Forstrevierleitung und Jagdpacht

Jagdlich aktive Personen sind zentrale Akteure im Rotwildmanagement. Bei der an 1.995 Personen im Rotwildgebiet verschickten Umfrage zu Wertvorstellungen gegenüber Wildtieren, zur Einstellung zu Rotwild und der Bewertung möglicher Maßnahmen im Umgang mit Rotwild erhielten 326 jagdlich aktive Personen zusätzlich einen Fragebogen zur Rotwildjagd. In diesem wurden unter anderem die Motive und Ziele bei der Rotwildjagd, die Wahrnehmung sowie die Bewertung der Jagd- und Hegeorganisation untersucht

(Aus Gründen der besseren Lesbarkeit wird im Folgenden auf die gleichzeitige Verwendung männlicher und weiblicher Sprachformen verzichtet. Sämtliche Personenbezeichnungen gelten gleichermaßen für beide Geschlechter.) Es wurden 177 Jagdfragebögen ausgefüllt zurückgeschickt, welche von 79 Jagdpächtern, 61 Forstrevierleitern sowie 27 Begehungsscheininhabern und Jagdgästen ausgefüllt wurden (sowie 10 ohne Angabe).

Da der überwiegende Anteil die Jagd als Pächter oder Forstrevierleiter ausübt, werden im Folgenden diese vergleichen.
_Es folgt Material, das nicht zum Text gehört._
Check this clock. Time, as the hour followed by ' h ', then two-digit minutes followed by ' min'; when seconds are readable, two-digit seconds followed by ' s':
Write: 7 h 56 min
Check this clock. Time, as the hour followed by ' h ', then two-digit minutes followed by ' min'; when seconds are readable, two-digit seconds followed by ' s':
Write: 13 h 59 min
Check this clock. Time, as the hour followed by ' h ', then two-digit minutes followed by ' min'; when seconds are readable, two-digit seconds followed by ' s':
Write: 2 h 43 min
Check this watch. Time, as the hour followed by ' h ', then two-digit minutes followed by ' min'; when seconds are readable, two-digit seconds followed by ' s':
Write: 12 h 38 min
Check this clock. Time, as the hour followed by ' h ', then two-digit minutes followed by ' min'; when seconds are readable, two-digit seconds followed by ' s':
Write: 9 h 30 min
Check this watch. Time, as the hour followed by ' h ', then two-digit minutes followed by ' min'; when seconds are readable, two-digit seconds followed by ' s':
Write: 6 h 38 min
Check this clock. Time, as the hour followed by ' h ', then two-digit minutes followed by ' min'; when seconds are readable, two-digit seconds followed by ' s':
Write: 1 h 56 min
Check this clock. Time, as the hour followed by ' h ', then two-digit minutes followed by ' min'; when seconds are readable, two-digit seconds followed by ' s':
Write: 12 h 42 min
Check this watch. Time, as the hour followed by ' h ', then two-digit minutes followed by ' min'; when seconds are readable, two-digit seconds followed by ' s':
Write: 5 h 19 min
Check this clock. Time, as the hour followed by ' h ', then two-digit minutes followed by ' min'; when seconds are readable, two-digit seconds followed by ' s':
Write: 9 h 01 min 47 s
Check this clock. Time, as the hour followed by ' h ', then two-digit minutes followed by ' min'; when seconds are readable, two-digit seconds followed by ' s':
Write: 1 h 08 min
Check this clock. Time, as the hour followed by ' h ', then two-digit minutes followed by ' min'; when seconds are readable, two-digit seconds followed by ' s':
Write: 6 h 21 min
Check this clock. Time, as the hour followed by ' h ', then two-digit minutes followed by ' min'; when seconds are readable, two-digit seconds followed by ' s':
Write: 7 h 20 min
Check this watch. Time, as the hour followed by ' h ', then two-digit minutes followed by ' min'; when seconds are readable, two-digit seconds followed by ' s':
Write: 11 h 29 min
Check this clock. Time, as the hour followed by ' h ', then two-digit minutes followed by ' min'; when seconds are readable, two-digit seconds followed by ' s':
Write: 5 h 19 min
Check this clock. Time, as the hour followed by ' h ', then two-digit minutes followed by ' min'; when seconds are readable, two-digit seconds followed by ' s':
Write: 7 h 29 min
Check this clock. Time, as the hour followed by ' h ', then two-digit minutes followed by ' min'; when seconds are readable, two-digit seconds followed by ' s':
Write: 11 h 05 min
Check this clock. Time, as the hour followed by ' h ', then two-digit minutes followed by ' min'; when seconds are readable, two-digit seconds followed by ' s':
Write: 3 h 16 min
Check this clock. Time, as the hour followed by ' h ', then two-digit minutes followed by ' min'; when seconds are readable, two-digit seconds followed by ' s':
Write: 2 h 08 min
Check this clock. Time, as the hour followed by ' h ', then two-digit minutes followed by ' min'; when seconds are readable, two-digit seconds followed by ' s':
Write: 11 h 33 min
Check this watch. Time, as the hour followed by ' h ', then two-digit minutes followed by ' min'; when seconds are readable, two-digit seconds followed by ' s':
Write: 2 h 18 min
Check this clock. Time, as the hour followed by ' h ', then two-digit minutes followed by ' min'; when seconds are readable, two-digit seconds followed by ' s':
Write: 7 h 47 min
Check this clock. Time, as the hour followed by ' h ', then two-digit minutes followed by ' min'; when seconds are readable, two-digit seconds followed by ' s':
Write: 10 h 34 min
Die ähnliche Stichprobengröße der beiden Gruppen macht die Vergleichbarkeit statistisch einfacher. Darüber hinaus beeinflussen diese das Rotwildmanagement in besonderem Maße. Die Antworten der Begehungsscheininhaber und Jagdgäste bewegten sich bei fast allen Fragen zwischen denen der Forstrevierleiter und Jagdpächter.

Abb. 1: Motive und Ziele bei der Rotwildjagd von Forstrevierleitern und Jagdpächtern im Nordschwarzwald (n=140). In der Grafik sind reihum die einzelnen Motive und Ziele genannt. Die durch Linien verbundenen Punkte zeigen, wie wichtig diese den Forstrevierleitern und Jagdpächter sind. Je weiter außen ein Punkt liegt, desto wichtiger ist das Motiv. („1“, mittig: „sehr unwichtig“ bis „5“, außen: „sehr wichtig“). (Mit * markierte Motive unterscheiden sich statistisch signifikant zwischen den beiden Gruppen.)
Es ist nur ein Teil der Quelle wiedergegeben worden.